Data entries
══════════

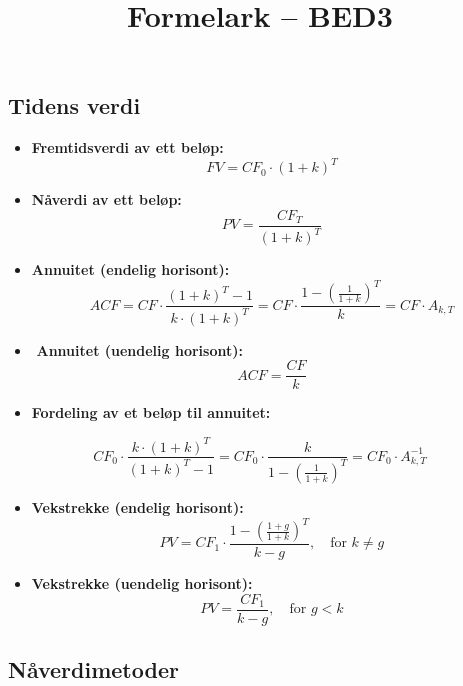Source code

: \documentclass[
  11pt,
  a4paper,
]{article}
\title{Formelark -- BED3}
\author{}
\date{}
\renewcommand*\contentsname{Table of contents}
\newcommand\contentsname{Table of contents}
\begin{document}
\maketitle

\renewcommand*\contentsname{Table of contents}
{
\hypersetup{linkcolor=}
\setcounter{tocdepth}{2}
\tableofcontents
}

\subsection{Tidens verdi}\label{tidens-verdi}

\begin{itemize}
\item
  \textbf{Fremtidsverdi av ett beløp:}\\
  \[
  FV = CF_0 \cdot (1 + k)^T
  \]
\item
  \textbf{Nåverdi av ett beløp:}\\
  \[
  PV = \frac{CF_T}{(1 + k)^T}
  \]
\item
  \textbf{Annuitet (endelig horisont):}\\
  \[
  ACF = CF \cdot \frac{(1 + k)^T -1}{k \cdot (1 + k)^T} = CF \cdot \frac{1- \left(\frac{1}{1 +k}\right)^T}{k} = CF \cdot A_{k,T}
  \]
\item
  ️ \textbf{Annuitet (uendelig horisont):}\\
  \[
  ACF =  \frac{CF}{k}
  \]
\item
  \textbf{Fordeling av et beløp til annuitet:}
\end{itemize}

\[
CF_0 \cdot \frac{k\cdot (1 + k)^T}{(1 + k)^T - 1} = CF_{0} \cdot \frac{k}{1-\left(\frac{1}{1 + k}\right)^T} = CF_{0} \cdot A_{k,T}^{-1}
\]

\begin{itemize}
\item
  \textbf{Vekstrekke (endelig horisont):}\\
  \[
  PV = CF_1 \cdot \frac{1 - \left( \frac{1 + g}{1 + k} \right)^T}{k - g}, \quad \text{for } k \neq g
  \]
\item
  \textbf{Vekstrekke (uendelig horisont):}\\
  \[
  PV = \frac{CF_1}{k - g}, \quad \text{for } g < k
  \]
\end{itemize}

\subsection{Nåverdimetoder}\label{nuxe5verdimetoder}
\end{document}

══════════

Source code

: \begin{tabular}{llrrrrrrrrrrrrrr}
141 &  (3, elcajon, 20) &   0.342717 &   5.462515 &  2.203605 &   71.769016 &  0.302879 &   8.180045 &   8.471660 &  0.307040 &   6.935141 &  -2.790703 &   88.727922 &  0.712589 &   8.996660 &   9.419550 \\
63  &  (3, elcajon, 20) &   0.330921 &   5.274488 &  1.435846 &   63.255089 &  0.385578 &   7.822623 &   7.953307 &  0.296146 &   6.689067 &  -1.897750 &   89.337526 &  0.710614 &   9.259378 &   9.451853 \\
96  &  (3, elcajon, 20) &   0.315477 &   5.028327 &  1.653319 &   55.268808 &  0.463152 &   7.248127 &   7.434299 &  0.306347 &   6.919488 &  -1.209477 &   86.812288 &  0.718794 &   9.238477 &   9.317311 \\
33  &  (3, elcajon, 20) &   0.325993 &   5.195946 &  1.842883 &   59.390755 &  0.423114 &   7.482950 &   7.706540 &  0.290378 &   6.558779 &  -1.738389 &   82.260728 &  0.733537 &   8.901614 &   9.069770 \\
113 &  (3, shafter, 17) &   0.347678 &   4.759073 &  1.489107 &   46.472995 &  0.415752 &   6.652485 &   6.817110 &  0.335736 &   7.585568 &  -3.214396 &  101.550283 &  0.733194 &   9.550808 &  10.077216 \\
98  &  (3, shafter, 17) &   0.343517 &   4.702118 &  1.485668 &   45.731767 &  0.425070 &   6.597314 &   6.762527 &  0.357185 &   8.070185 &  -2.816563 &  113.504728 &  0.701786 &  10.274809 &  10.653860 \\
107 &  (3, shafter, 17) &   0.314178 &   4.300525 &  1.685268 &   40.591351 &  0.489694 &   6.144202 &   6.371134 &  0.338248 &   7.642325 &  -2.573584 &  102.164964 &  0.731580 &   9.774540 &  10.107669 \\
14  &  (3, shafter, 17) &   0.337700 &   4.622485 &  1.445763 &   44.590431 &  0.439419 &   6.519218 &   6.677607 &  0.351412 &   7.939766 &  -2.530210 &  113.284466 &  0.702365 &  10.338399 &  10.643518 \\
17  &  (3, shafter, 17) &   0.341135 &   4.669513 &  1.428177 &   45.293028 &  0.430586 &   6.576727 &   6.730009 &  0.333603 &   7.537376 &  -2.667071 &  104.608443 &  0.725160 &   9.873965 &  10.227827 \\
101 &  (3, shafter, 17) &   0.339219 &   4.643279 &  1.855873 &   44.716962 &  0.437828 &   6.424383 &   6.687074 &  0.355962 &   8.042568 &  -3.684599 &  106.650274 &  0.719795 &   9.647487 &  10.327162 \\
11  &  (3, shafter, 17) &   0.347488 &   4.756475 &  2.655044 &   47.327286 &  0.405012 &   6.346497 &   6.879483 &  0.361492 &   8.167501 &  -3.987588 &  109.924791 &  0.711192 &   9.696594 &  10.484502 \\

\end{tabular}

══════════

## [WORK REQUIRED]
Among the lines above, some may include the string "Vekstrekke"; state how many, and nothing more.

## [WRITTEN REPLY]
2